You should be able to disable the firewall from the GUI or CLI for Ubiquiti routers. If you don't want to deal with configuring static IPs for each individual device, you can keep DHCP enabled in the router but set the /28 as your lease pool.
> So, I randomly discovered the other day that my ISP has given me a full /28.
Where is this? Here new ISP customers don't even get a single IPv4 unless you beg for it.
Not even CGNAT?
In the US many large companies (not just ISPs) still have fairly large historic IPv4 allocations. Thus most residential ISPs will hand you a single publicly routable IPv4 regardless of if you're using IPv6 or not.
We'll probably still be writing paper checks, using magnetic stripe credit cards, and routing IPv4 well past 2050 if things go how they usually do.
Out of curiosity how did you discover this?
Went to double check what my static IP address was, and noticed the router was displaying it as 198.51.100.48/28 (not my real IP).

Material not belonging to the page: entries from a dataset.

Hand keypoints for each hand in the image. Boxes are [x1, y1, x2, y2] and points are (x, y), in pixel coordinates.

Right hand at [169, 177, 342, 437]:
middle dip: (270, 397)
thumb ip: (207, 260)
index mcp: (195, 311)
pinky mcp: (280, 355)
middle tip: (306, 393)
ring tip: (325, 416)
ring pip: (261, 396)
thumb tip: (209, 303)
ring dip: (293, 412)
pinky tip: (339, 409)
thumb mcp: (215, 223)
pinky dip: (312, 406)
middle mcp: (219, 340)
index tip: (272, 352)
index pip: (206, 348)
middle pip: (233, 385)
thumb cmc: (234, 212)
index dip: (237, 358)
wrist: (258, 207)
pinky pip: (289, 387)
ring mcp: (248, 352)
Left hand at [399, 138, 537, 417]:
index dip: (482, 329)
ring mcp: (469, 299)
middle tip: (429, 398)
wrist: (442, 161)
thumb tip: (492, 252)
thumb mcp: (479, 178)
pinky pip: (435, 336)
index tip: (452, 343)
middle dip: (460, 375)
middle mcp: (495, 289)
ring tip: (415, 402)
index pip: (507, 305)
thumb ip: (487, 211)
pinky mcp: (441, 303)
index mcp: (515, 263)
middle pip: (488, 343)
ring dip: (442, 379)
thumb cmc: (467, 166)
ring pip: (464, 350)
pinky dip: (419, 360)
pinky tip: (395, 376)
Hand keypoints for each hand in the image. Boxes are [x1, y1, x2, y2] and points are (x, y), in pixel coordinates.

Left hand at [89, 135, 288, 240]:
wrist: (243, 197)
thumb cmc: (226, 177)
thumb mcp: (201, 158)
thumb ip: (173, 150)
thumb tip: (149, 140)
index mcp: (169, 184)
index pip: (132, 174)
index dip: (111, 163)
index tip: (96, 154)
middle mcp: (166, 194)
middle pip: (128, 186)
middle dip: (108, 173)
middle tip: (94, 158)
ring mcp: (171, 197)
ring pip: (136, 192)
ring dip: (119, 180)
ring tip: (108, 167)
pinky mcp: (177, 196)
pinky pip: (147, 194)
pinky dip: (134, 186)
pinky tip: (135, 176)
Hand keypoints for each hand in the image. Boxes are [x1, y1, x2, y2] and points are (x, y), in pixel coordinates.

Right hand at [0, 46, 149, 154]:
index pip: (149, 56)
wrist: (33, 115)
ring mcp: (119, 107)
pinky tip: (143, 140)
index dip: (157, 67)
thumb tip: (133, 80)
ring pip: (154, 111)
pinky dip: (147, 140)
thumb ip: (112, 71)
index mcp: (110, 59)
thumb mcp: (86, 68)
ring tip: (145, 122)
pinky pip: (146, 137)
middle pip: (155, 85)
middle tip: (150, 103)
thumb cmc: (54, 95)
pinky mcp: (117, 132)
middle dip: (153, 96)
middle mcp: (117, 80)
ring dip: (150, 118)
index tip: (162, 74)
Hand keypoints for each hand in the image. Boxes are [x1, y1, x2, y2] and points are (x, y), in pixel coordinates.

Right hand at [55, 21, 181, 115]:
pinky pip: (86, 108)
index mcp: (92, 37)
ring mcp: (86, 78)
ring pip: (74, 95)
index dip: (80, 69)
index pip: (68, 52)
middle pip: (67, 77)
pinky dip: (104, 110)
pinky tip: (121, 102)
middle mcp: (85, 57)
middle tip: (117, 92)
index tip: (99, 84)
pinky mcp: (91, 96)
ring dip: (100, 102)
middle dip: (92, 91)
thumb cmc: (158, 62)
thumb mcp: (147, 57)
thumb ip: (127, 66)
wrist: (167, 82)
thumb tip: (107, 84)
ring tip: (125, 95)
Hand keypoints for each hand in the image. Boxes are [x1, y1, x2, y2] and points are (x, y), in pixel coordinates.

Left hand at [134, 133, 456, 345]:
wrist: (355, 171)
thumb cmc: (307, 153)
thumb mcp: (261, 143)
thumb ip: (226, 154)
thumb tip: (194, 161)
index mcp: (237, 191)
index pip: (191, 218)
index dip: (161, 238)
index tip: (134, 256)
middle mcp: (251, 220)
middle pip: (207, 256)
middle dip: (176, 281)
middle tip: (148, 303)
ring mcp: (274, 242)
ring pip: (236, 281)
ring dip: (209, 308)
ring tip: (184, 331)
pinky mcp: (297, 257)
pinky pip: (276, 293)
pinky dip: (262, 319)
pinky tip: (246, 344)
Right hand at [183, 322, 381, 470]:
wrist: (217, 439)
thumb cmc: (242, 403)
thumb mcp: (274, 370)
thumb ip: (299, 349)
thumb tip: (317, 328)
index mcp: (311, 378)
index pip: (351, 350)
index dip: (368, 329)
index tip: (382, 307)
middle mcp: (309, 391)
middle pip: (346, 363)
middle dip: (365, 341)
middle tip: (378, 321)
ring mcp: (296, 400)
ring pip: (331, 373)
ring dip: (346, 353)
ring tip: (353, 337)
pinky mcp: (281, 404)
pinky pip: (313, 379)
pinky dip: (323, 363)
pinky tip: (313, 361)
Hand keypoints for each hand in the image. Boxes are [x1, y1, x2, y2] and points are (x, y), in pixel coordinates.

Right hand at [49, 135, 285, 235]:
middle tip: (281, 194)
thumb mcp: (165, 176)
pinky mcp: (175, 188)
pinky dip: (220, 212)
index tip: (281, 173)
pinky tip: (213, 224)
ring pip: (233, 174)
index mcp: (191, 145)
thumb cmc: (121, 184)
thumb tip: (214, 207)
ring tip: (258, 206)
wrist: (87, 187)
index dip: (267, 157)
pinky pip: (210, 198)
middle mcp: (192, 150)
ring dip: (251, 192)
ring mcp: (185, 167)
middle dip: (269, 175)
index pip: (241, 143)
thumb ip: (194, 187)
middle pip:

I don't think the router used to show subnets like that, but it recently got a major firmware update... Or maybe I just never noticed, I've had that static IP allocation for over 5 years. My ISP gave it to me for free after I complained about their CGNAT being broken for like the 3th time.
Guess they decided it was cheaper to just gave me a free static IPv4 address rather than actually looking at the Wireshark logs I had proving their CGNAT was doing weird things again.
Not sure if they gave me a full /28 by mistake, or as some kind of apology. Guess they have plenty of IPs now thanks to CGNAT.
More like even if they looked at the logs they aren't about to replace an expensive box on the critical path when it's working well enough for 99% of their customers.
I once had my ISP respond to a technical problem on their end by sending out a tech. The service rep wasn't capable of diagnosing and refused to escalate to a network person. The tech that came out blamed the on premise equipment (without bothering to diagnose) and started blindly swapping it out. Only after that didn't fix the issue did he finally look into the network side of things. The entire thing was fairly absurd but I guess it must work out for them on average.